[Start Excerpt provided]

Flipping a coin until reaching equal heads and tails

Today’s question is: how many coin flips, on average, would we have to do if we keep flipping a coin until the number of heads equals the number of tails?

Obviously it takes at least two, and might take many more. After two flips there are four possible outcomes:

  1. HH: Heads on flip 1, heads on flip 2.
  2. HT: Heads on flip 1, tails on flip 2.
  3. TH: Tails on flip 1, heads on flip 2.
  4. TT: Tails on flip 1, tails on flip 2.

From basic probability theory (which you should go review if necessary), each of these four outcomes is equally likely. Two out of the four of them have an equal number of heads and tails; therefore, we know that 50% of the time we try: “Flip a coin until the number of heads and tails are equal” we will be done in two flips. But the other 50% of the time we will have to keep going.

How much longer in that other 50% of the time? The first thing that should be obvious is that there will have to be an even number of flips. There will never be an equal number of heads and tails in 3 flips, or 5 flips, or any odd number of flips.

So we have to do at least 2 more flips 50% of the time we start out (i.e., whenever we start out with HH or TT).

Starting with HH the next string of possibilities is:

  1. HH HH
  2. HH HT
  3. HH TH
  4. HH TT – this one reaches equal heads/tails

Similarly, starting with TT:

  1. TT HH – this one reaches equal heads/tails.
  2. TT HT
  3. TT TH
  4. TT TT

This time there were eight possibilities, and only 2 of them reach equality. Note that even though there are four flips of the coin there aren’t 16 possibilities, because eight of the sequences start with either HT or TH and therefore reach equality of heads and tails at 2 flips. Or looked at another way, those branches of the 2**n tree (2 possibilities for 1 flip, 4 possibilities for 2 flips,  8 for 3 flips, 16 for 4 flips, etc) were pruned off.

To see this explicitly, here is the complete list of all 16 possible sequences of 4 flips:

HHHH
HHHT
HHTH
HHTT

HTHH ** Never happens; equality after HT start
HTHT **    ...
HTTH **    ...
HTTT **    ...

THHH ** Never happens; equality after TH start
THHT **    ...
THTH **    ...
THTT **    ...

TTHH
TTHT
TTTH
TTTT

So, in review:

  • 50% of the time 2 flips is enough.
  • In the remaining 50% case:
    • 25% of the time (2 cases out of 8 as shown above) 4 flips is enough.
    • 75% of the time (6 cases out of 8) more than 4 will be needed.

[End Excerpt provided]
[Start Recorded data]

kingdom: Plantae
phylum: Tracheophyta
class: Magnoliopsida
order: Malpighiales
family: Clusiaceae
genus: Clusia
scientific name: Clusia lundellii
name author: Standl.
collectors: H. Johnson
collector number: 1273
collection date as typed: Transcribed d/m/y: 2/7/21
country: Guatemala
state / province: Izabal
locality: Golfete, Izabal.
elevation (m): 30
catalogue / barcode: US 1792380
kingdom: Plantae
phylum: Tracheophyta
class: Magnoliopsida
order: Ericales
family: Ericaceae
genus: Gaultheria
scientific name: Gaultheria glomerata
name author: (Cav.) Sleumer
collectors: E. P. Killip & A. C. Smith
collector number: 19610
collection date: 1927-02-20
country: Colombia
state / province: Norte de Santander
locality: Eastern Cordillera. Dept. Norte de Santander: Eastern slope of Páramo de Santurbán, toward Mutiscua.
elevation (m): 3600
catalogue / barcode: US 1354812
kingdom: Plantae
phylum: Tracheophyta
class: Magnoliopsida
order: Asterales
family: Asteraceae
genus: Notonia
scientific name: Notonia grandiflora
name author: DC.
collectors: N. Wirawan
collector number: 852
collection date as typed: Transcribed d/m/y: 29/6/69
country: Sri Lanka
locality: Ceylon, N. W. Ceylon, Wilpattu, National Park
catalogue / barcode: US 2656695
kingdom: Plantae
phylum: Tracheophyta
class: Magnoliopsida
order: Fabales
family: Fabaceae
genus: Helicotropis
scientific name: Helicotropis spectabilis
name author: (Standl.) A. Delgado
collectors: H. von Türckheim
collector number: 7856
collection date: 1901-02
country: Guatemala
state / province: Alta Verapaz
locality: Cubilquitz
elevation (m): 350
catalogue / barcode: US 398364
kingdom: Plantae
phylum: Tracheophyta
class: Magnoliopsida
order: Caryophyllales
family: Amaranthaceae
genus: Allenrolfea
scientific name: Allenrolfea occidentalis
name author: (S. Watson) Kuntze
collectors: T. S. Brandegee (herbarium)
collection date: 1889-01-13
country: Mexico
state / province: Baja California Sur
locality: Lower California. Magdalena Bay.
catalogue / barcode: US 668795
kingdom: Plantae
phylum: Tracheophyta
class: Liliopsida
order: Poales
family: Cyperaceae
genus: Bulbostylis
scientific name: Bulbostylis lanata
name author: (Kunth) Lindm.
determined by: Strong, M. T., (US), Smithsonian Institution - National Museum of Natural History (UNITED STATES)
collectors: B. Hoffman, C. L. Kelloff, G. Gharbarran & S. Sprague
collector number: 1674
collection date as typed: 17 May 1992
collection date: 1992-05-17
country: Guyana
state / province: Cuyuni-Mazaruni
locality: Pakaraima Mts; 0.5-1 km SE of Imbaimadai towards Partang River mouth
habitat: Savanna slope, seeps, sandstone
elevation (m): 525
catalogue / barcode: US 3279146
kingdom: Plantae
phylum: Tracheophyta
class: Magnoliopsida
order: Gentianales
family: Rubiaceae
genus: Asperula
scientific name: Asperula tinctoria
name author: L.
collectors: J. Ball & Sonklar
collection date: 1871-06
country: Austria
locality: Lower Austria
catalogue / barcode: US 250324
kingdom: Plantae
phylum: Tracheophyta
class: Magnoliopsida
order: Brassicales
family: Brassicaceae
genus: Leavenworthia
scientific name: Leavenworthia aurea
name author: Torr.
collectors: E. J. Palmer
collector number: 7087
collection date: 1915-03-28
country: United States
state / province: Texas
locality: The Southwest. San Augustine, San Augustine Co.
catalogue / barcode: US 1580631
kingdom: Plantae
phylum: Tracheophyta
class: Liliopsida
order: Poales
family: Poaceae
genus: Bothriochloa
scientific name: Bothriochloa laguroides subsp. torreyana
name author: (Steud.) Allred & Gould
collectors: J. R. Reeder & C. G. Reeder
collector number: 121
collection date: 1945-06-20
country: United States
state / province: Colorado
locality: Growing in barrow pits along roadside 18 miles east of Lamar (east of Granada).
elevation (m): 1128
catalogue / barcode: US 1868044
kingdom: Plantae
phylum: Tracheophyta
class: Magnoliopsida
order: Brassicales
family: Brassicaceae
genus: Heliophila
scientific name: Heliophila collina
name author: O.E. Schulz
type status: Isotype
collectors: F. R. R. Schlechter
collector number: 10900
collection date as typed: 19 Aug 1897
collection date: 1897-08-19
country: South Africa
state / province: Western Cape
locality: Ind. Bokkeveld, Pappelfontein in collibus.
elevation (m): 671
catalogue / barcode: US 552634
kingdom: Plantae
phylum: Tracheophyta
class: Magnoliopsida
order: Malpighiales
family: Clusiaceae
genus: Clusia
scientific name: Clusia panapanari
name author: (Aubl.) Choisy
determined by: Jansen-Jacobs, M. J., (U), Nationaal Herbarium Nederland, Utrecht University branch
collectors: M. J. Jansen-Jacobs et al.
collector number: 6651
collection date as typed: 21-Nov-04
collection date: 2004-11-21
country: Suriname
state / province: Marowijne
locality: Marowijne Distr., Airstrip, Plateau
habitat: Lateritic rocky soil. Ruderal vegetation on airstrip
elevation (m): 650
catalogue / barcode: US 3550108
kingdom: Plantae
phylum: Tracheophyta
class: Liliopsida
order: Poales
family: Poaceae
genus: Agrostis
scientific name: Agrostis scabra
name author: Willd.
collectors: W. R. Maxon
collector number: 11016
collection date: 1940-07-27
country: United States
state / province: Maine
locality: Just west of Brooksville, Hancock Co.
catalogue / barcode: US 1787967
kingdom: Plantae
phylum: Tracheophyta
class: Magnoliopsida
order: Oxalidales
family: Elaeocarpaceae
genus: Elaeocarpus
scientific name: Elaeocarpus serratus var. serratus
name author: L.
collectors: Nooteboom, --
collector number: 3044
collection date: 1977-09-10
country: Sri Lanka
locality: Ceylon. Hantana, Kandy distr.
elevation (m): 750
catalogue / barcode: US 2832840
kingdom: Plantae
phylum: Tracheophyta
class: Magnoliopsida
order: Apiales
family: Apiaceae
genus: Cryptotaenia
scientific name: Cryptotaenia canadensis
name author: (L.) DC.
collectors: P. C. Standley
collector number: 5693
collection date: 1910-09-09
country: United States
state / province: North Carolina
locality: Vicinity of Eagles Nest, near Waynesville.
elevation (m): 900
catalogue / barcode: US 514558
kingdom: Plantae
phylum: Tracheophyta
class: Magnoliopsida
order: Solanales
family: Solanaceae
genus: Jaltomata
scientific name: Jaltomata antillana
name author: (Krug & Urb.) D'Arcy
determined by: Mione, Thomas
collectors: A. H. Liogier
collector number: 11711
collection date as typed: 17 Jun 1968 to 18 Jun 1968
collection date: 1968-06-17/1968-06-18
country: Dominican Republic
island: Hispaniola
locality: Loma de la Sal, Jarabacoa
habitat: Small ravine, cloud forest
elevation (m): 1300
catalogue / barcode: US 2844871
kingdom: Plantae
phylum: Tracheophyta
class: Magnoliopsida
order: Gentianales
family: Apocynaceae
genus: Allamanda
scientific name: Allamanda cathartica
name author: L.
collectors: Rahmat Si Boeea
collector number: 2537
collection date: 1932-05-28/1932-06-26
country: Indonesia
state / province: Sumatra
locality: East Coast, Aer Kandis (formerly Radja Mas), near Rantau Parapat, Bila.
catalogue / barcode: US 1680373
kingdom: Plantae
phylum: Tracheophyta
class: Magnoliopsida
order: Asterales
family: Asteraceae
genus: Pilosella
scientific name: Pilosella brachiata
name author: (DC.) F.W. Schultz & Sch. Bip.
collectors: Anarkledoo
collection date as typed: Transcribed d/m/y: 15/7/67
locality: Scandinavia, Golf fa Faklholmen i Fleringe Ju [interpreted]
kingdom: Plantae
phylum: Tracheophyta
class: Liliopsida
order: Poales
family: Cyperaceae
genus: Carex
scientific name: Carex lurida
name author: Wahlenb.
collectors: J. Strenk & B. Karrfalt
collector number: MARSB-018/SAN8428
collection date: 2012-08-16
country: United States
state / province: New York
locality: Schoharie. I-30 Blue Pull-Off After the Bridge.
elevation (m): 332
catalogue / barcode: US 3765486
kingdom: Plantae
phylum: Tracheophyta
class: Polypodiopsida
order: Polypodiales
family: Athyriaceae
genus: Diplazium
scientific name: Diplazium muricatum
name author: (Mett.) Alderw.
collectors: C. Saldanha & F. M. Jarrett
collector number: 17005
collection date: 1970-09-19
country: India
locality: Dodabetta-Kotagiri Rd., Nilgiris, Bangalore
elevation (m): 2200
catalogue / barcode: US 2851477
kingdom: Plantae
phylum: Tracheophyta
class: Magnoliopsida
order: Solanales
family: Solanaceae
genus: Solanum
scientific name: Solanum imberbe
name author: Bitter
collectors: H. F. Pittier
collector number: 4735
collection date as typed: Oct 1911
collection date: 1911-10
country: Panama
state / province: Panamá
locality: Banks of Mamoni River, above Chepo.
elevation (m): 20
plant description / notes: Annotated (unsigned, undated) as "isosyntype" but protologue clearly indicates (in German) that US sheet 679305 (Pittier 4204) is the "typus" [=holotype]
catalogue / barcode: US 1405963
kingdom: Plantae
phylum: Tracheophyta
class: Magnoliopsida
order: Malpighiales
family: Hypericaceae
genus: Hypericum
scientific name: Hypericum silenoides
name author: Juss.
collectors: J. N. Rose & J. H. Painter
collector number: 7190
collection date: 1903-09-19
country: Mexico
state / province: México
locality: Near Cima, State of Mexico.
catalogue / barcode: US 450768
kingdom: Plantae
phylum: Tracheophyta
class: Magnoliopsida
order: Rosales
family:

[End Recorded data]

• _What you are asked to do_:
Pick up the coin-flip explanation after its last sentence and keep going in the same style.

• _Output_:
We can start to do some math:

Percent of time reach equality in 4 flips or fewer:
    50% in 2 flips
    25% of 50% = 12.5% in 4 flips
    75% of 50% = 37.5% takes more than 4 flips

We can now say 62.5% (50% + 12.5%) of the time it will take 4 flips or fewer (i.e., 2 or 4) to get to equality, and 37.5% of the time it will take more than 4.

How many more? Carrying this case-by-case analysis out further gets messy quickly. Fortunately this problem is related to something called a Catalan number. A description of them can be found in the Online Encyclopedia of Integer Sequences (A000108). There is also a wikipedia entry which I paraphrase here:

There are many counting problems in combinatorics whose solution is given by the Catalan numbers.

C(n) is the number of Dyck words of length 2n. A Dyck word is a string consisting of n X’s and n Y’s such that no initial segment of the string has more Y’s than X’s.

For example, the following are the Dyck words of length 6:
XXXYYY XYXXYY XYXYXY XXYYXY XXYXYY.

The way they describe that is a bit confusing, plus we are actually interested in both XXXYYY (HHHTTT) and YYYXXX (TTTHHH). Here’s another description from wikipedia:

C(n) is the number of ways to form a “mountain range” with n upstrokes and n downstrokes that all stay above a horizontal line. The mountain range interpretation is that the mountains will never go below the horizon.

and this accompanying picture:

source/attribution: Wikipedia File:Mountain_Ranges.png

This is better and more directly illustrates why the numbers we need are two times the Catalan number, because we are interested in both mountain ranges that start by going up first (e.g., first flip is heads and eventually we need to get back “down” to equal heads/tails) or by going down first (e.g., first flip is tails and eventually we need to get back “up” to equal heads/tails).

Here is a listing of all possible sequences of 2 flips, 4 flips, 6 flips, 8 flips, and 10 flips that end up with an equal number of heads and tails:

# 2 sequences of 2 flips: 2 * Catalan(n=0)
HT
TH

# 2 sequences of 4 flips: 2 * Catalan(n=1)
HHTT
TTHH

# 4 sequences of 6 flips: 2 * Catalan(n=2)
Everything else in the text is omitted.